→ **Source material**

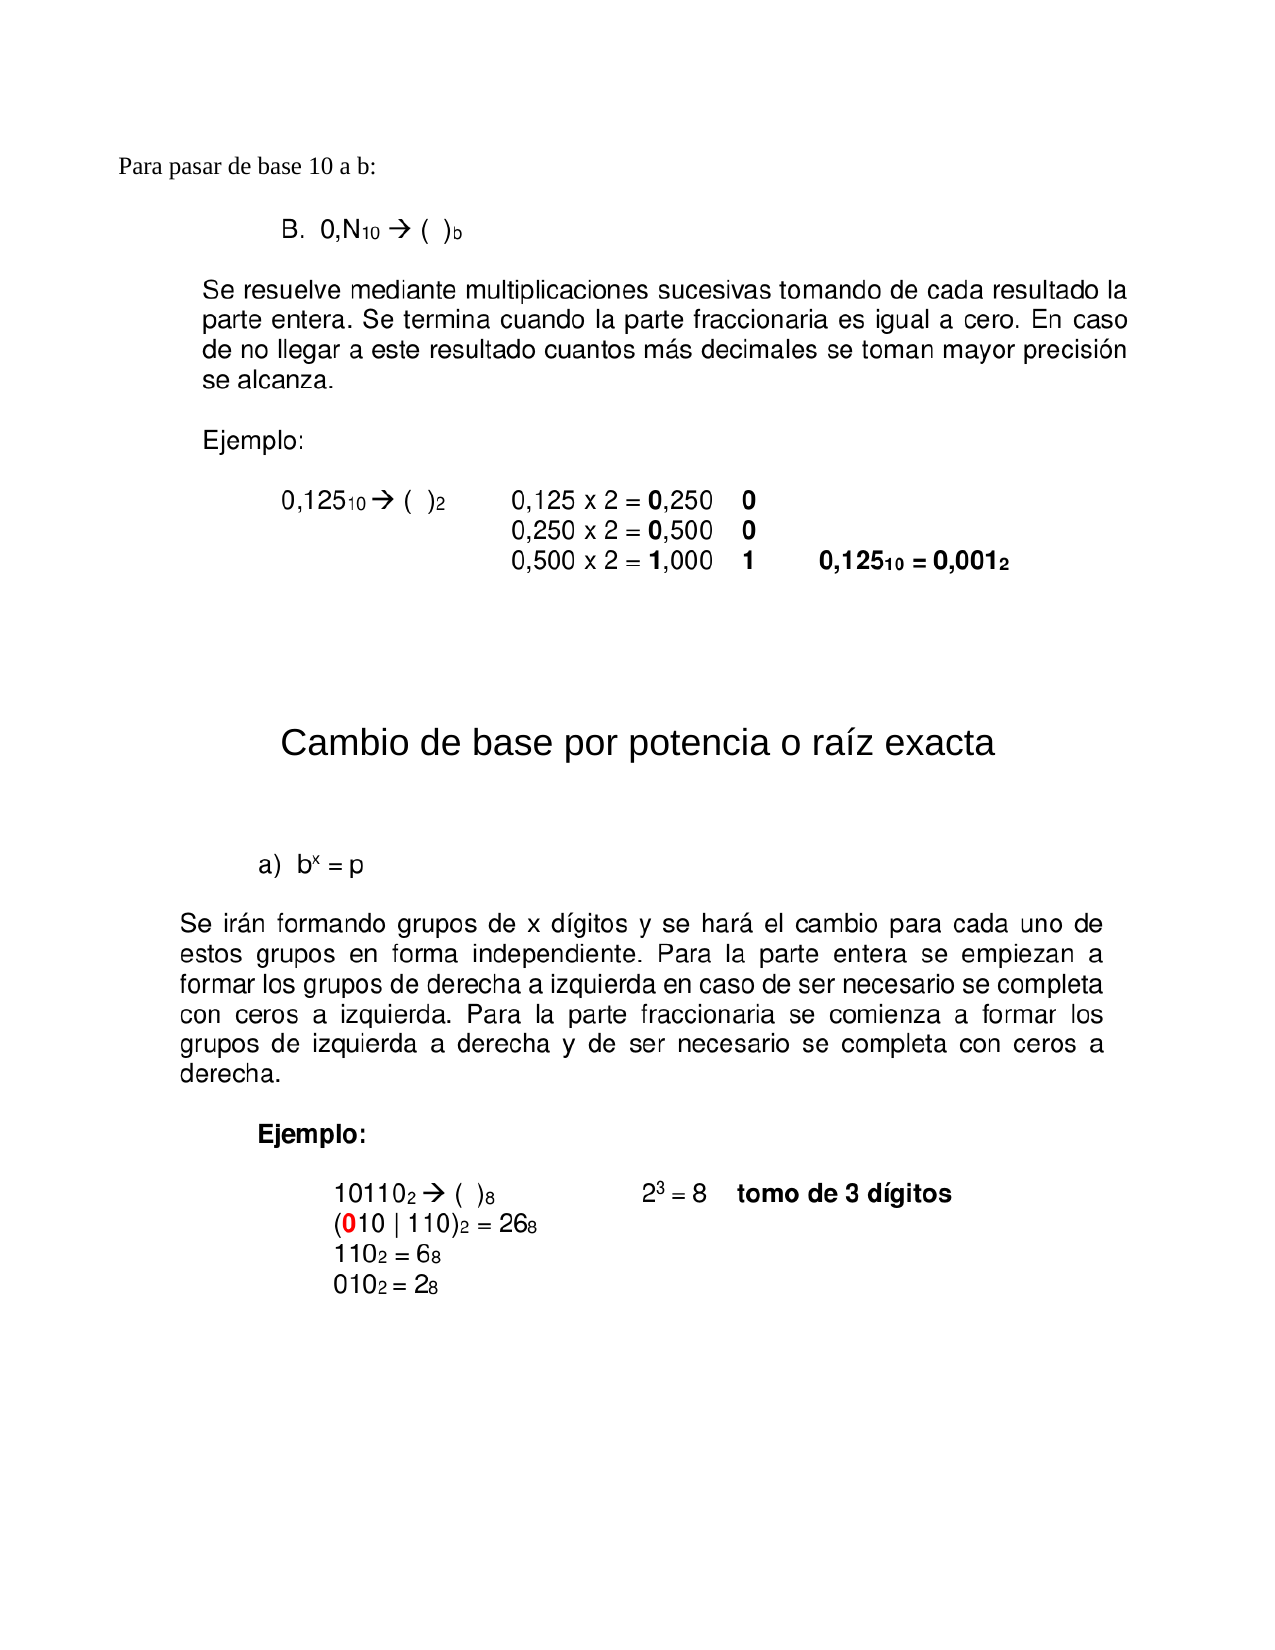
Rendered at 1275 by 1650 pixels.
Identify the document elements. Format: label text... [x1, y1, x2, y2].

text Para pasar de base 10 a b: [118, 118, 1157, 695]
picture [131, 210, 1170, 601]
subtitle Cambio de base por potencia o raíz exacta [118, 721, 1157, 764]
picture [115, 844, 1155, 1311]
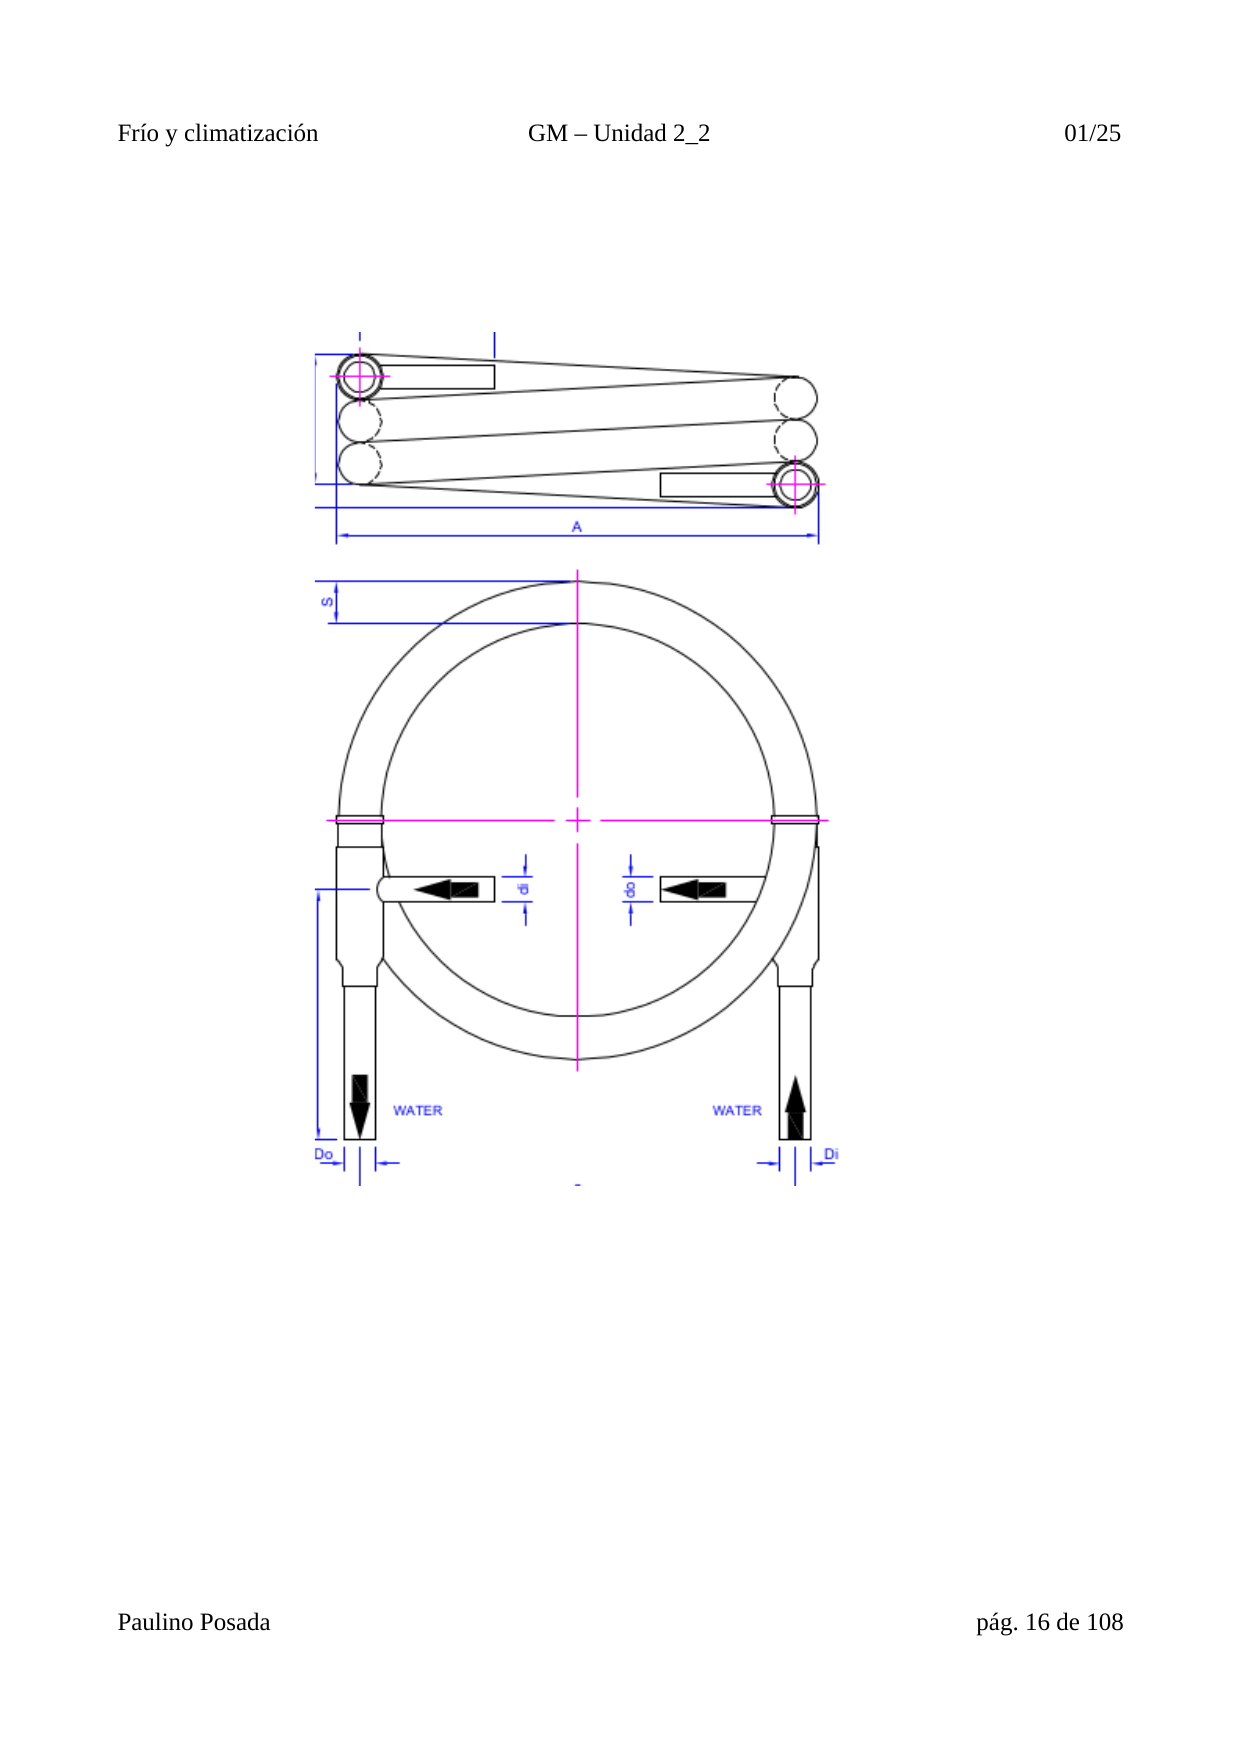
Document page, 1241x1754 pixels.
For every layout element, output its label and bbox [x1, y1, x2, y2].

→ **Problem statement**
Reproduce verbatim the lines that run from the line containing "Document page, 1241x1754 pixels." through the end of the rows, with both ends included.

→ **Result of this exercise**
Document page, 1241x1754 pixels.
For every layout element, output its label and bbox [x1, y1, x2, y2].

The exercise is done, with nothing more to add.